Binnen deze bijzondere categorie van high traffic retail is de grootste uitdaging het slim inpassen van het retailaanbod in het operationele luchthaven­proces en de aansluiting op de stappen die reizigers binnen dit proces doorlopen. Stress speelt hierin een cruciale rol! Het aanbod van winkels, horeca en overige commerciële voor­zieningen is namelijk pas relevant als reizigers de bekende stressmomenten op een luchthaven hebben doorlopen en kunnen ontspannen. De kunst is om de stress curve op high traffic locaties zo laag mogelijk te houden en deze “lage stress momenten” te benutten voor het aanbieden van commerciële activiteiten. Dit zijn namelijk de momenten waarop bezoekers in de relax-modus zijn en open staan voor koopprikkels. In het geval van airport retail bijvoorbeeld is dit, conform de stress curve van Scholvinck (2000), aan de orde in de loungeruimte van de luchthaven na het doorlopen van check-in en paspoortcontrole en voor het ondergaan van de security-check (zie figuur 2).
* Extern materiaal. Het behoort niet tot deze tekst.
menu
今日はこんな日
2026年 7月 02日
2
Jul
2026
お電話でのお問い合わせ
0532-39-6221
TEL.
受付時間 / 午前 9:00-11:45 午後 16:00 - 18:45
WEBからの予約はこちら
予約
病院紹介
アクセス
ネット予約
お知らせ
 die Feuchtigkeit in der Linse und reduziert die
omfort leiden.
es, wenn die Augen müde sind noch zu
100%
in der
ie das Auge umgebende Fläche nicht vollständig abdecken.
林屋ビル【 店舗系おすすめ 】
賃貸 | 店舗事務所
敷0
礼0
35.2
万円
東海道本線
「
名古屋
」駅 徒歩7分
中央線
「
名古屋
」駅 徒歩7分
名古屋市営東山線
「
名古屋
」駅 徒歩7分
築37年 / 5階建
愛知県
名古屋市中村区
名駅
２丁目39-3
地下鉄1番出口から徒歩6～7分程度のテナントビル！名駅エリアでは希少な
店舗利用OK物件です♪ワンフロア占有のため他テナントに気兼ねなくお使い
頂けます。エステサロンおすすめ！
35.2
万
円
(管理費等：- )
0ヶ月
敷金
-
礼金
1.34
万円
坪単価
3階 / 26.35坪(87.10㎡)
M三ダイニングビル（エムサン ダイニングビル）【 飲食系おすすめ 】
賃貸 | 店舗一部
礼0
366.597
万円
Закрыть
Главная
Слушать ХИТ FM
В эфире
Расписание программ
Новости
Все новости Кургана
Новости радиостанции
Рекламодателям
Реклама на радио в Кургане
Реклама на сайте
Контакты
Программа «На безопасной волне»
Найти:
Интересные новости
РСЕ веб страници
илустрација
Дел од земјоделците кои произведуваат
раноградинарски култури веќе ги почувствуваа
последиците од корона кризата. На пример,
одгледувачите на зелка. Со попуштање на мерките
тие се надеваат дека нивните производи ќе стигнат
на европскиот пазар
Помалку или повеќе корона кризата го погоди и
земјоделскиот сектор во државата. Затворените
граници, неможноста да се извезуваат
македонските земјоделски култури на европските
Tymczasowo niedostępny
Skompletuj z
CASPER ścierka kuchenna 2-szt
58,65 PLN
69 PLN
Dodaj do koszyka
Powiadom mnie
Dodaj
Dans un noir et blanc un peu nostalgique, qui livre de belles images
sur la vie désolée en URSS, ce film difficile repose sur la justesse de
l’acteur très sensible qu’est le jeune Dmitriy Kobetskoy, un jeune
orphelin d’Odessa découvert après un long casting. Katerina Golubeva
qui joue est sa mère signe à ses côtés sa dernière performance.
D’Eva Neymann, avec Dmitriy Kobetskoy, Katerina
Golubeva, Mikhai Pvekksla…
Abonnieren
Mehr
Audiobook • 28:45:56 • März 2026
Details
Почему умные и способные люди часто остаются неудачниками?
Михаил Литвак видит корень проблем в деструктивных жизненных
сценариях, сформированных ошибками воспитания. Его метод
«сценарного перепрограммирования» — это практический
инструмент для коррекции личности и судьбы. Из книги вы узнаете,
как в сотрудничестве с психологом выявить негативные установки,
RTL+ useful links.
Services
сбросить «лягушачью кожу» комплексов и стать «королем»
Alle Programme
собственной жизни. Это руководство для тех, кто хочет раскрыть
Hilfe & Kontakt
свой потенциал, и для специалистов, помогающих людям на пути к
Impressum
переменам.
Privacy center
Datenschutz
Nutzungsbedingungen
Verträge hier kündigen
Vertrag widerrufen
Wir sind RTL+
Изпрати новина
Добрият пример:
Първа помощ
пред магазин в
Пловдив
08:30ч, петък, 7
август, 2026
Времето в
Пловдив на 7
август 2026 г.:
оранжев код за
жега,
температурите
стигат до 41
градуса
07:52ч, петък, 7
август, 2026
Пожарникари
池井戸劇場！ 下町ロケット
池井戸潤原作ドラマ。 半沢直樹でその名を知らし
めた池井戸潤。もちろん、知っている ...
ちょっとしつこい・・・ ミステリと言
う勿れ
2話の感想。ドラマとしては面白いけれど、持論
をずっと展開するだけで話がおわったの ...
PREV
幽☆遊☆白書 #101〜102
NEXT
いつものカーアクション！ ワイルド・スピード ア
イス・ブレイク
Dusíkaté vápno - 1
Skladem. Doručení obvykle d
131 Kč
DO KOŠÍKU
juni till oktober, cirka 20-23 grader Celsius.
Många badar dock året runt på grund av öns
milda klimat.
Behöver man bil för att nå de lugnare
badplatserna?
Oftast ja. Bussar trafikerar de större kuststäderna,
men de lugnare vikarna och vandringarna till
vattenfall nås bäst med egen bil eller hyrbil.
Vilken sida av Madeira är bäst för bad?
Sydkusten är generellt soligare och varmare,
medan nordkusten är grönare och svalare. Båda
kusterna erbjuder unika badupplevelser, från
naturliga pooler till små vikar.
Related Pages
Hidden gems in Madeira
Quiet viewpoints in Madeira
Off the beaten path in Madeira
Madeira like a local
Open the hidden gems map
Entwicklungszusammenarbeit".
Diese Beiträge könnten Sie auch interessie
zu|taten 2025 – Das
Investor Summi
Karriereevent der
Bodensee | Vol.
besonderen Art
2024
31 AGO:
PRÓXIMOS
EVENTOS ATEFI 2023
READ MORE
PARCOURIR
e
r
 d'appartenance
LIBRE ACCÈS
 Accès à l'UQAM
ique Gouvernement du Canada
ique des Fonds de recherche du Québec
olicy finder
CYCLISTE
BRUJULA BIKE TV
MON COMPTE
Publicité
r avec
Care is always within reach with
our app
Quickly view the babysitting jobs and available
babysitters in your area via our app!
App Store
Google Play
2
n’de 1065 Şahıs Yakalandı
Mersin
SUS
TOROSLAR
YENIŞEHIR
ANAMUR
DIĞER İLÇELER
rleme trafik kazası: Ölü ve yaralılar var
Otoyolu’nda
Hoe meer inzicht wordt verworven in de behoefte van de reizigers en het loop- en koopgedrag gedurende hun bezoek op de luchthaven, hoe specifieker het retailaanbod kan worden gericht op de ‘retail sweet spot’ van de verschillende doelgroepen. Naast het grote voordeel van de eerdergenoemde captive audience, speelt ook slim gebruik van data een belangrijke rol in de winkelmachine op luchthavens. Vooral het feit dat bijna op real-time basis bekend is wat de traffic-dynamiek op de luchthaven wordt, biedt ontzettend veel kansen. Als bijvoorbeeld een Boeing 747 vanaf Schiphol naar Hong Kong vertrekt, is bekend hoeveel passagiers vanaf welke gate vertrekken en hoe deze passagiers zich door de terminal zullen verplaatsen. Het commerciële aanbod kan dan, inclusief het personeel in de winkels en horeca, worden afgestemd op deze potentiële klantgroep.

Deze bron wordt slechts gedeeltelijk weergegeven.